3. Save until the bucket is full
I suggested in the beginning of this piece that many people are overlooking their short-term financial goals and focusing solely on the larger picture of investing for retirement. The best way to view your overall savings goals is as a series of buckets. Once one bucket is full you can move onto the next. For young people that are still paying off debt, this where you would start. Focus on paying off your highest interest rate debt first, and then go from there. It may not be feasible to save 20% while you are paying off debt AND THAT IS OKAY. You need to tackle your debt first, and then you can look toward beginning to save. In debt free cases, your first stop is the emergency fund. Each individual’s life is going to look different, but the general rule of thumb is that one should have 3 to 6 months of total expenses saved in easily accessible cash. If you have not achieved these first two goals, you shouldn’t even be thinking of long-term investments. Using the automatic transfer strategy referenced in the last paragraph, save enough into that high-yield account to cover those 3 to 6 months of expenses.

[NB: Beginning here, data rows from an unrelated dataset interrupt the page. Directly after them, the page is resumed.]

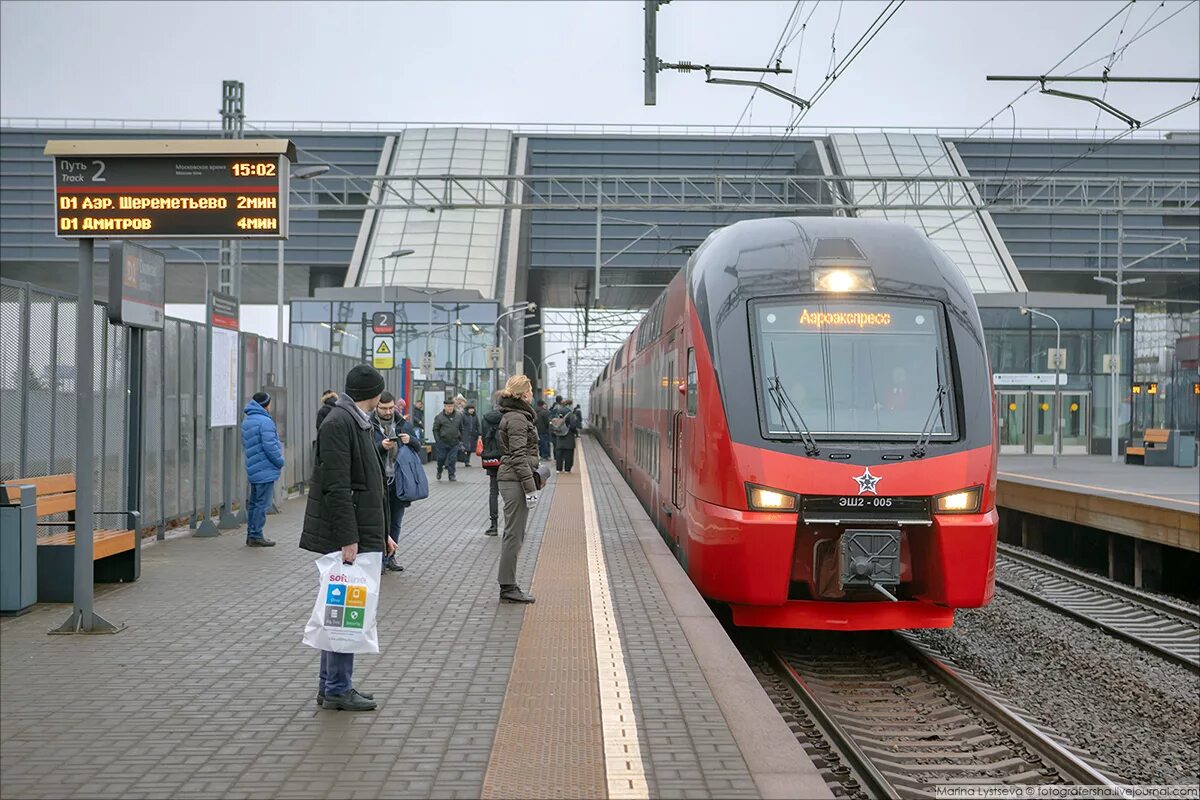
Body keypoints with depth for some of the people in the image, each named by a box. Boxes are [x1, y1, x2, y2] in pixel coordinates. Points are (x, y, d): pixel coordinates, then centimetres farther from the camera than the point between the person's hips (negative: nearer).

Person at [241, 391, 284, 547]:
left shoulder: (246, 421, 13)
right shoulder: (265, 421, -17)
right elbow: (270, 446, -21)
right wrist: (280, 462, -7)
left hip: (253, 469, 9)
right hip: (266, 470, -9)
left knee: (253, 503, 15)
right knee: (262, 503, -4)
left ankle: (251, 535, 21)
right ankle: (256, 536, -1)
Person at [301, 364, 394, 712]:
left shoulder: (358, 422, 17)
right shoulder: (338, 423, -15)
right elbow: (336, 487, -21)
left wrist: (381, 533, 20)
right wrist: (348, 539, -23)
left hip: (361, 532, 10)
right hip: (345, 534, -10)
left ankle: (331, 684, 23)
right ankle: (337, 689, 3)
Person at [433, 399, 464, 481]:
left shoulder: (458, 416, 5)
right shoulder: (439, 417, -4)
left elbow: (461, 429, 15)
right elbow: (435, 430, -1)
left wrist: (461, 440, 13)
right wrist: (437, 441, -8)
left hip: (454, 442, 2)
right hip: (443, 442, -2)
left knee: (452, 459, -1)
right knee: (441, 458, 6)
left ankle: (451, 475, 7)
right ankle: (439, 472, 30)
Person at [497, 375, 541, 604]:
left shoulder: (515, 416, 17)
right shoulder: (517, 418, -15)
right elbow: (519, 456, -20)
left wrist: (536, 474, 26)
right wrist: (530, 487, -20)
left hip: (510, 480, 11)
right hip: (515, 481, -11)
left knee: (514, 534, 13)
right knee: (514, 535, -5)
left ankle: (508, 586, 18)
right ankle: (508, 587, -1)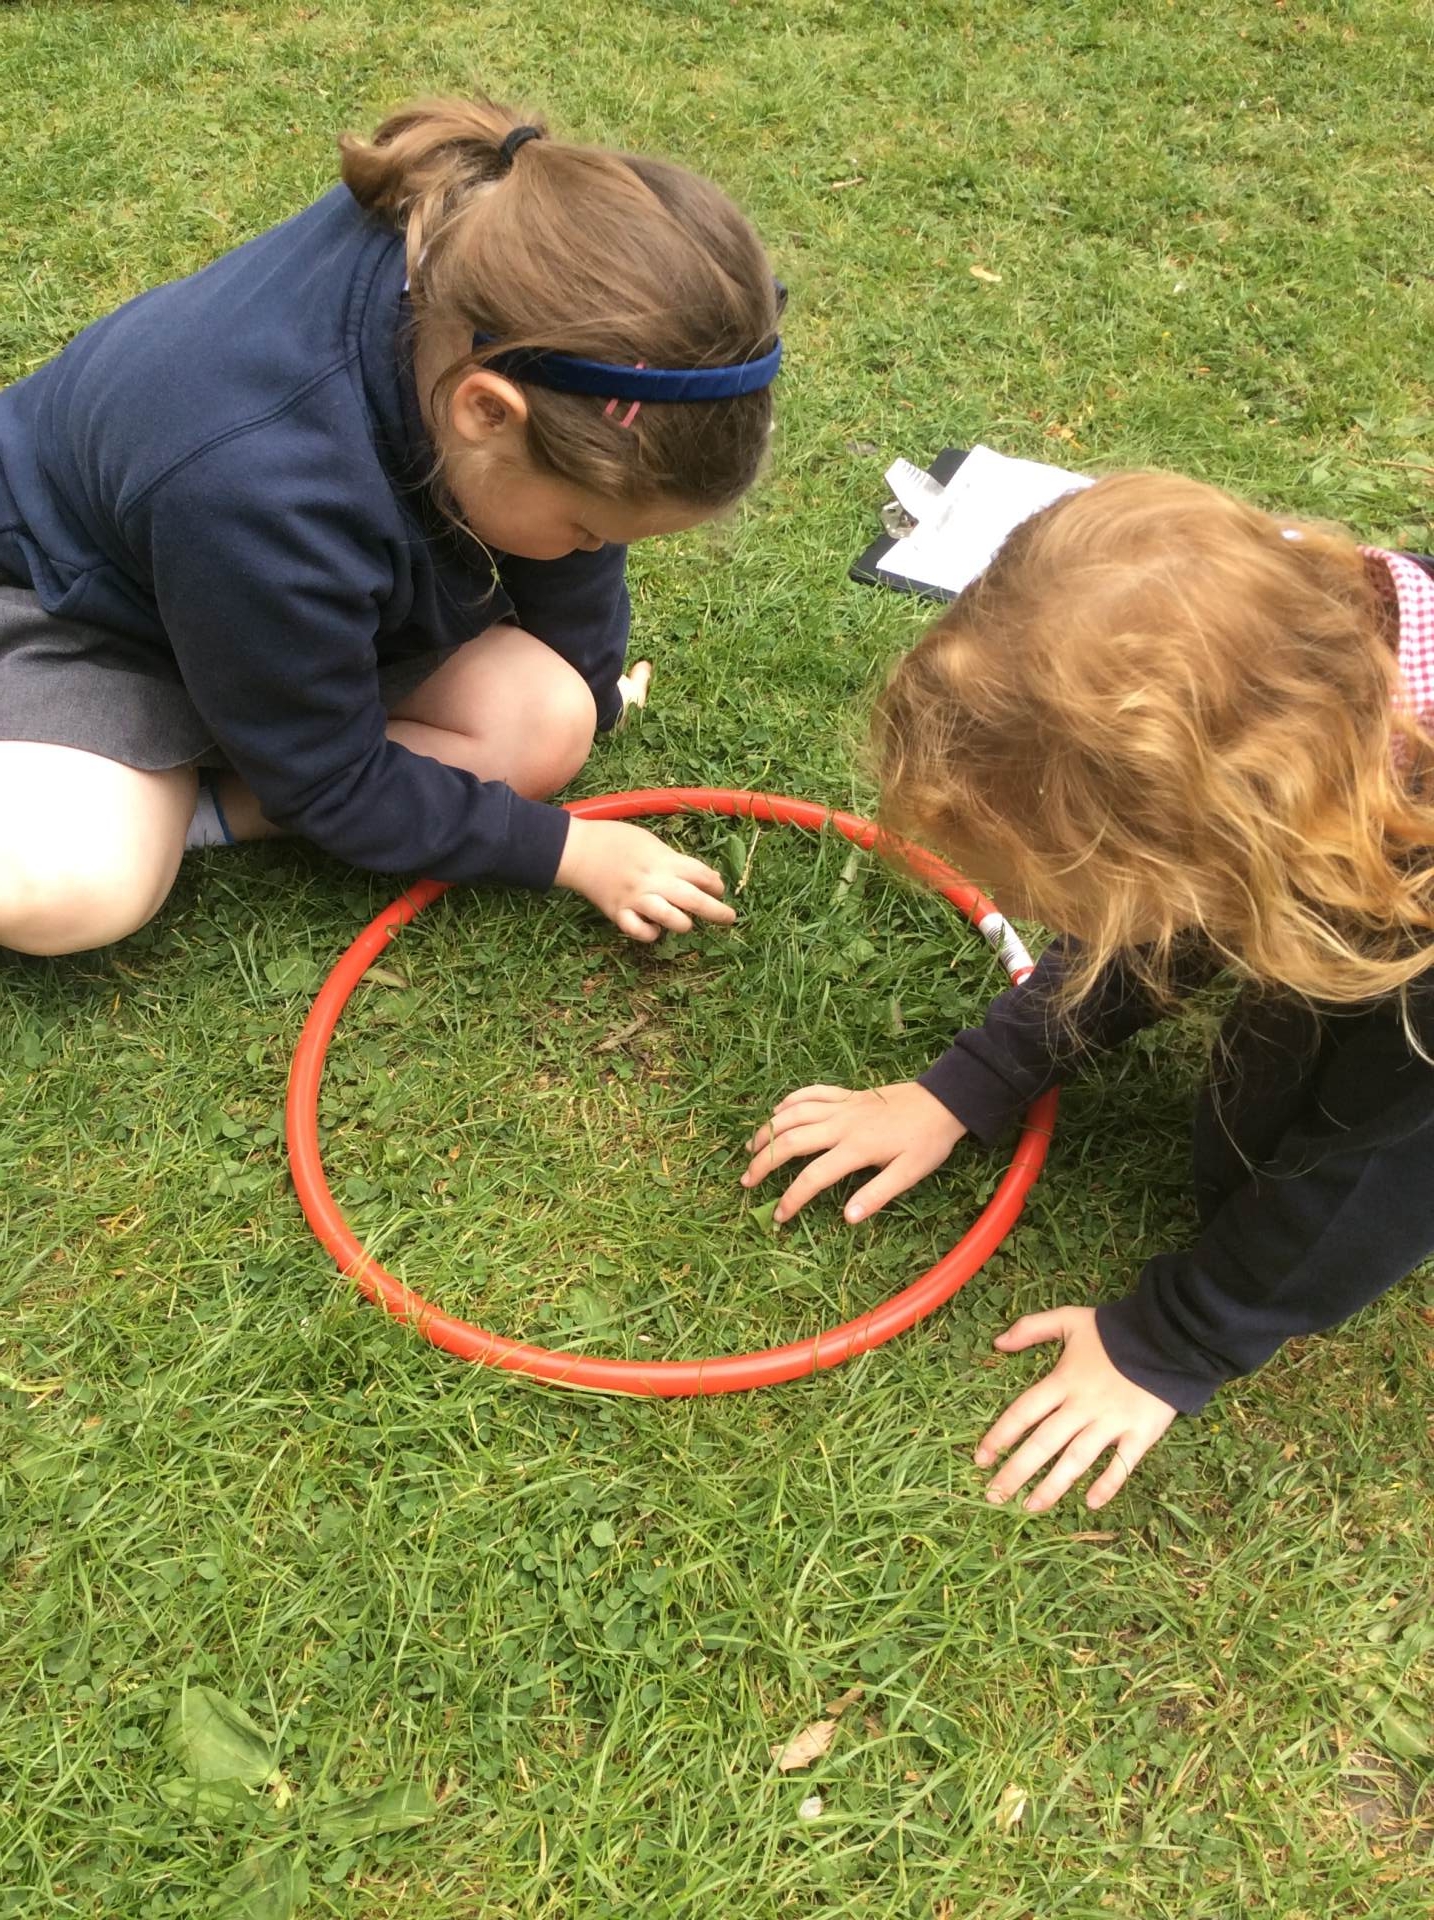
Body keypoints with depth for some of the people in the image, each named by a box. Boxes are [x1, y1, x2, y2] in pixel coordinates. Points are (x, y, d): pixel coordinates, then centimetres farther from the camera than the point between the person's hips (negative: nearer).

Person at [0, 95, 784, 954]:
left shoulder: (493, 257, -26)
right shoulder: (257, 484, -43)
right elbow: (332, 782, -26)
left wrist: (587, 691, 6)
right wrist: (568, 849, -20)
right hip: (83, 597, -7)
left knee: (547, 727, -16)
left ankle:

Once you have paid off debt and your emergency fund buckets are full, then you can begin to focus on medium- and long-term investment goals. Every dollar you save outside of your monthly expenses can then be automatically deferred from your paycheck into a 401(k) or transferred into an IRA or Roth IRA with an investment allocation that suits your longer-term goals. You now have money for a rainy day AND you’re saving towards retirement. Don’t run before you can walk, and don’t walk until you can claw yourself out of debt. When an unexpected expense happens and you have to dip into the emergency fund, begin allocating your extra savings back into that emergency fund account until it is filled up again. Then back to the long-term investments. See? It is just that easy. The follow through is the hardest part.
Conclusion
Every individual is going to have a different story and a unique way of tweaking this process. This is merely a blueprint to highlight where some people fall off course in the quest towards financial freedom. Finances can be extremely overwhelming, and that feeling tends to paralyze people from taking the necessary steps to move forward. Do not listen to the pundits who push garbage like “how I retired at 40” or “how tipping less can save you money every year.” This is your life and you should be able to indulge in the things that bring you joy without having to reduce yourself to peanut butter and jelly sandwiches for breakfast, lunch, and dinner. Set a goal, automate everything, and know your costs. From there you are already 10 steps ahead of the game.